[Start of Attachment]

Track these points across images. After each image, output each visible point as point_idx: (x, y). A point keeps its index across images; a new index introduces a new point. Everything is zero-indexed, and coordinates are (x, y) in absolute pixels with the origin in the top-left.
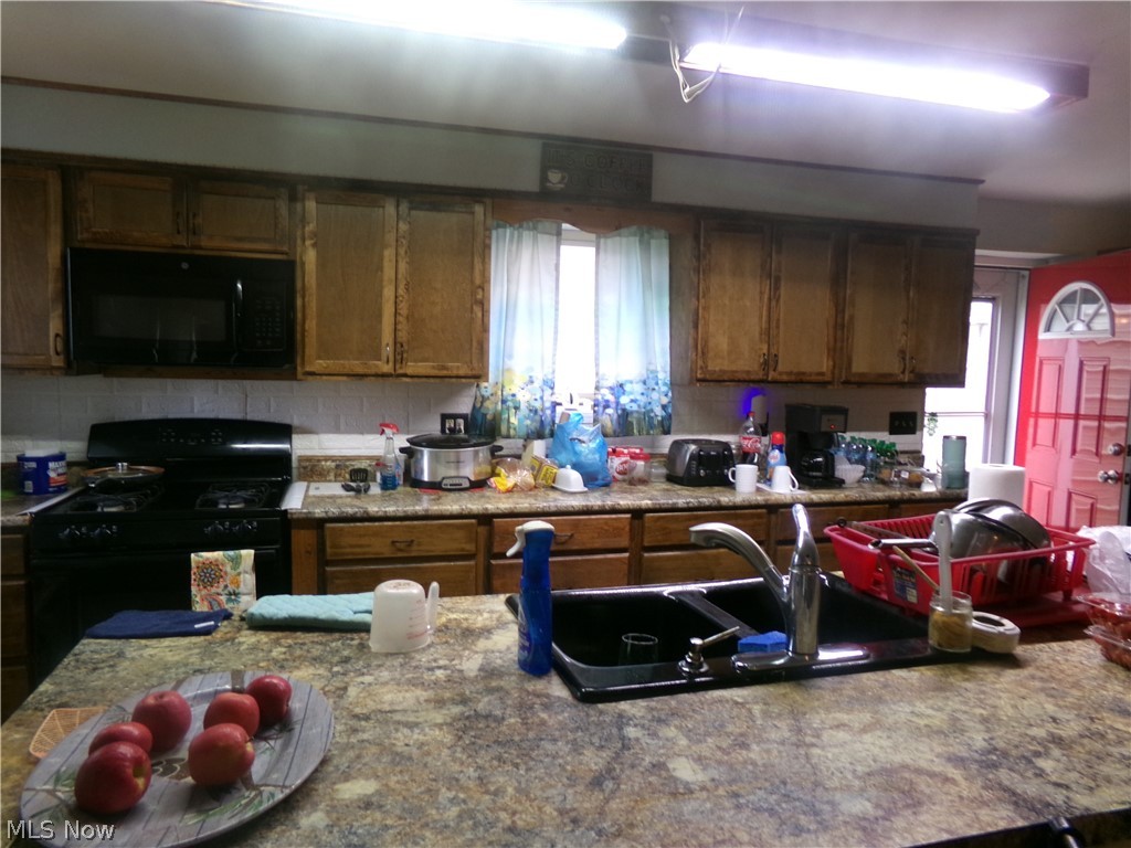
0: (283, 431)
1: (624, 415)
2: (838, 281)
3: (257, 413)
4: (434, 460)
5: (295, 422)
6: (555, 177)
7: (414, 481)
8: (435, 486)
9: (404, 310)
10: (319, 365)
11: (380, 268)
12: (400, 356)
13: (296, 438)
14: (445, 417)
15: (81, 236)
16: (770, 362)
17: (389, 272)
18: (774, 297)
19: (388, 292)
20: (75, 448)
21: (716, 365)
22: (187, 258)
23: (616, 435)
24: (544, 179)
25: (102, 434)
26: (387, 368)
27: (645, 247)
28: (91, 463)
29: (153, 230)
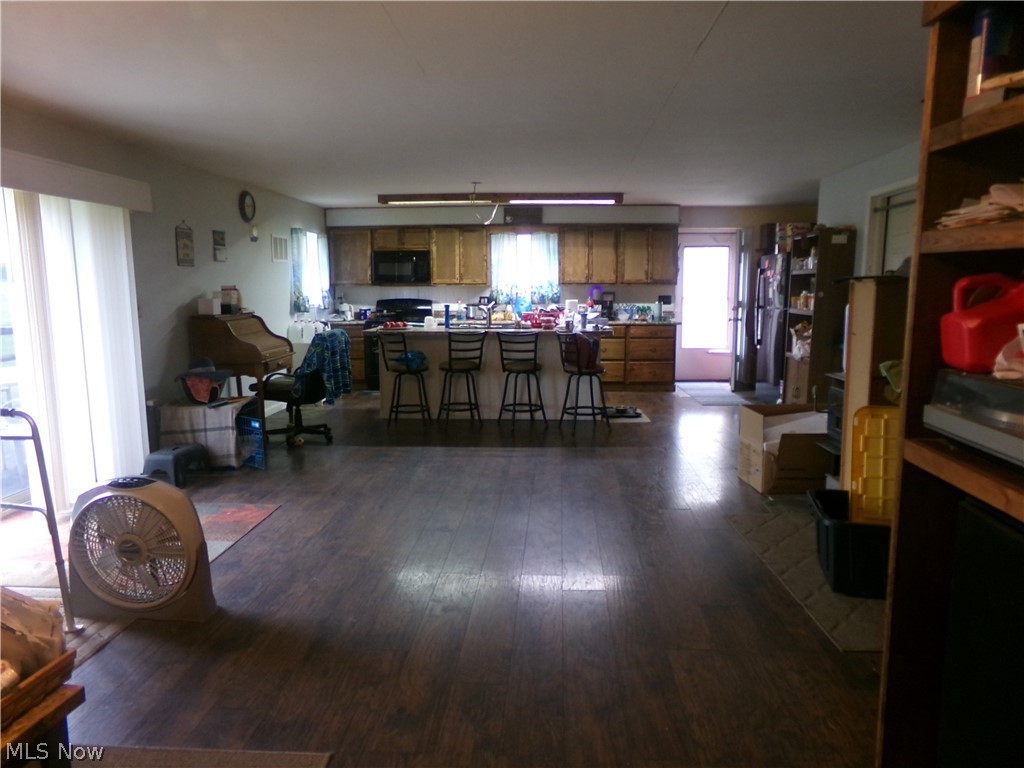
0: (429, 303)
1: (543, 296)
2: (616, 246)
3: (422, 297)
4: (474, 310)
5: (433, 299)
6: (508, 219)
7: (468, 318)
8: (473, 318)
9: (462, 263)
10: (436, 281)
11: (454, 251)
12: (461, 279)
13: (434, 305)
14: (481, 298)
15: (375, 248)
16: (589, 277)
17: (457, 252)
18: (590, 254)
19: (457, 258)
20: (373, 308)
21: (567, 279)
22: (402, 252)
23: (539, 303)
24: (505, 219)
25: (381, 304)
26: (457, 282)
27: (548, 238)
28: (378, 311)
29: (392, 244)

[End of Attachment]

Your assignment | Please give back exactly the lines from the first line of the records above through the line containing "28: (91, 463)", only those and both included, with the pictures removed.

Your solution |
Track these points across images. After each image, output each visible point as point_idx: (x, y). A point keeps its index across images; a new index introduces a new point. Everything is zero-indexed, and coordinates are (x, y) in absolute pixels with the origin in the top-left.
0: (283, 431)
1: (624, 415)
2: (838, 281)
3: (257, 413)
4: (434, 460)
5: (295, 422)
6: (555, 177)
7: (414, 481)
8: (435, 486)
9: (404, 310)
10: (319, 365)
11: (380, 268)
12: (400, 356)
13: (296, 438)
14: (445, 417)
15: (81, 236)
16: (770, 362)
17: (389, 272)
18: (774, 297)
19: (388, 292)
20: (75, 448)
21: (716, 365)
22: (187, 258)
23: (616, 435)
24: (544, 179)
25: (102, 434)
26: (387, 368)
27: (645, 247)
28: (91, 463)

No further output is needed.